En Lisboa, vio extraños tubos de madera arrojados por el Gulf Stream; luego, oyó decir que en Madera se habían extraído del agua los cuerpos de dos hombres de rostro alargado y cabellos negros. Estos cuerpos estaban embadurnados de un líquido aceitoso y muy fuerte que los protegía de la descomposición y de los tiburones. Aquellos hombres no se parecían a ningún pueblo conocido, excepto a los mongoles. Hoy sabemos que se trataba de indios americanos llevados por la corriente desde las Antillas hasta la isla de Madera. Fue probablemente su vista lo que condujo a Colón a la conclusión de que su teoría podía tener una aplicación práctica.
La Era de los descubrimientos, del desarrollo de la ciencia moderna, comenzó cuando los esclarecidos intelectuales del Renacimiento volvieron sus ojos hacia los romanos, los griego y los egipcios. Les oyeron hablar de una ciencia perdida, olvidada, beneficiosa para la Humanidad. Esta ciencia antigua es la base sobre la que se ha edificado toda nuestra civilización contemporánea.
El mecanismo de nuestros cohetes no representa sino el perfeccionamiento de una turbina inventada por Herón de Alejandría. Los aparatos automáticos que hoy nos sirven chocolates y cigarrillos tenían un prototipo instalado en Atenas, en el templo de Zeus: derramaba agua bendita en cantidad que dependía del peso de la moneda depositada. Podrían ofrecerse aún otros mil ejemplos más que demostrarían que no hay nada nuevo bajo el sol fuera de lo que está olvidado.

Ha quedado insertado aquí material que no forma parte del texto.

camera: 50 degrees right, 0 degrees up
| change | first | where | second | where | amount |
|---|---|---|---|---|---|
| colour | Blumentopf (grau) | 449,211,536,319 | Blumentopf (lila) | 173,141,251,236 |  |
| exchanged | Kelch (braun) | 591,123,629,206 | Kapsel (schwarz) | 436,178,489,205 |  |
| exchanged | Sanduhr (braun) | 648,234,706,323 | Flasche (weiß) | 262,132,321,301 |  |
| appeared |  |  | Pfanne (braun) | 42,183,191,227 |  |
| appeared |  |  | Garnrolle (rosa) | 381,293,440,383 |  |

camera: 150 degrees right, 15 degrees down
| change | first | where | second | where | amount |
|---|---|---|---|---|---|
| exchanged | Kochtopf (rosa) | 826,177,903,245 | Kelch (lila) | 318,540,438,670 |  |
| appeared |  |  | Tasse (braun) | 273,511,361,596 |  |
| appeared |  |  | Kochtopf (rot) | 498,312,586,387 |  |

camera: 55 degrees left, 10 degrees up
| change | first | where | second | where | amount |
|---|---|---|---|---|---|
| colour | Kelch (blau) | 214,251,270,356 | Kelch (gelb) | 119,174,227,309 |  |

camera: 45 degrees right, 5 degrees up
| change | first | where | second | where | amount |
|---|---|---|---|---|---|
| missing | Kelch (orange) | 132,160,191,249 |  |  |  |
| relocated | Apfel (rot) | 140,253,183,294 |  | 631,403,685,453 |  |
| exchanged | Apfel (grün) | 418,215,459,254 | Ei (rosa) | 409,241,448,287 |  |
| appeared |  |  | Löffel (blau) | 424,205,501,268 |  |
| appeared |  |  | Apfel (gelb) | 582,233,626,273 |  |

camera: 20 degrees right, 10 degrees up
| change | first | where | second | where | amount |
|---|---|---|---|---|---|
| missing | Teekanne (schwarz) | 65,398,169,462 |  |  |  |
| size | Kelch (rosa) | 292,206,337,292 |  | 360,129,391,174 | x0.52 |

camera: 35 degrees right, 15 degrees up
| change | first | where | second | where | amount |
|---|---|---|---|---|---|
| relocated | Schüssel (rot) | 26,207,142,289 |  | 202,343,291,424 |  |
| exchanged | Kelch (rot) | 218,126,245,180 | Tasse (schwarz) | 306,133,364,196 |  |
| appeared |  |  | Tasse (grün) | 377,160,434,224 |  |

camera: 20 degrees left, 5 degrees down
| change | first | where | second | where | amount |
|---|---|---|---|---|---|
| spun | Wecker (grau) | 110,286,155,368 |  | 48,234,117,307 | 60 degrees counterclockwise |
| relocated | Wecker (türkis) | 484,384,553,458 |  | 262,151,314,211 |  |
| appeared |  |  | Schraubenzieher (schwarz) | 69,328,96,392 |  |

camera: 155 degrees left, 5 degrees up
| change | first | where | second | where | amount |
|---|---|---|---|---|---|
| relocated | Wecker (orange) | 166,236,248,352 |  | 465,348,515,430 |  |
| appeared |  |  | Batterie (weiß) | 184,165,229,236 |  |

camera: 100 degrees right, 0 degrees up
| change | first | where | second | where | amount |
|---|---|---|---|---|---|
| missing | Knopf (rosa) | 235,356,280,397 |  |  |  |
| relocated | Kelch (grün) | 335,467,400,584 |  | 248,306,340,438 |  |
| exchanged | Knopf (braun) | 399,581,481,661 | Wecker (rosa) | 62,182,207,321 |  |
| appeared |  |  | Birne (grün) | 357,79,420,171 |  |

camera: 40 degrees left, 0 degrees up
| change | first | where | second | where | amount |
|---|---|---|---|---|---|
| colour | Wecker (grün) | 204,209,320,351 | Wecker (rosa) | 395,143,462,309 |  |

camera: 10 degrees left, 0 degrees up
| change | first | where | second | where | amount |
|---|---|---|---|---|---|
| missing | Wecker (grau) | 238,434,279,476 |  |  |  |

Mis lectores han podido seguir hasta aquí un camino en zigzag que conducía unas veces al lago de la Fantasía, otras hacia los rocas de la Verdad. Han podido avanzar progresivamente hacia la visión de una raza muy evolucionada que, a través de la bruma de los siglos, puede habernos legado tesoros científicos.
He suscitado en estas páginas una controversia que sólo el Tiempo podrá resolver. ¿No dijo Tales: «El tiempo es la más sabia de las cosas, pues lo descubre todo»?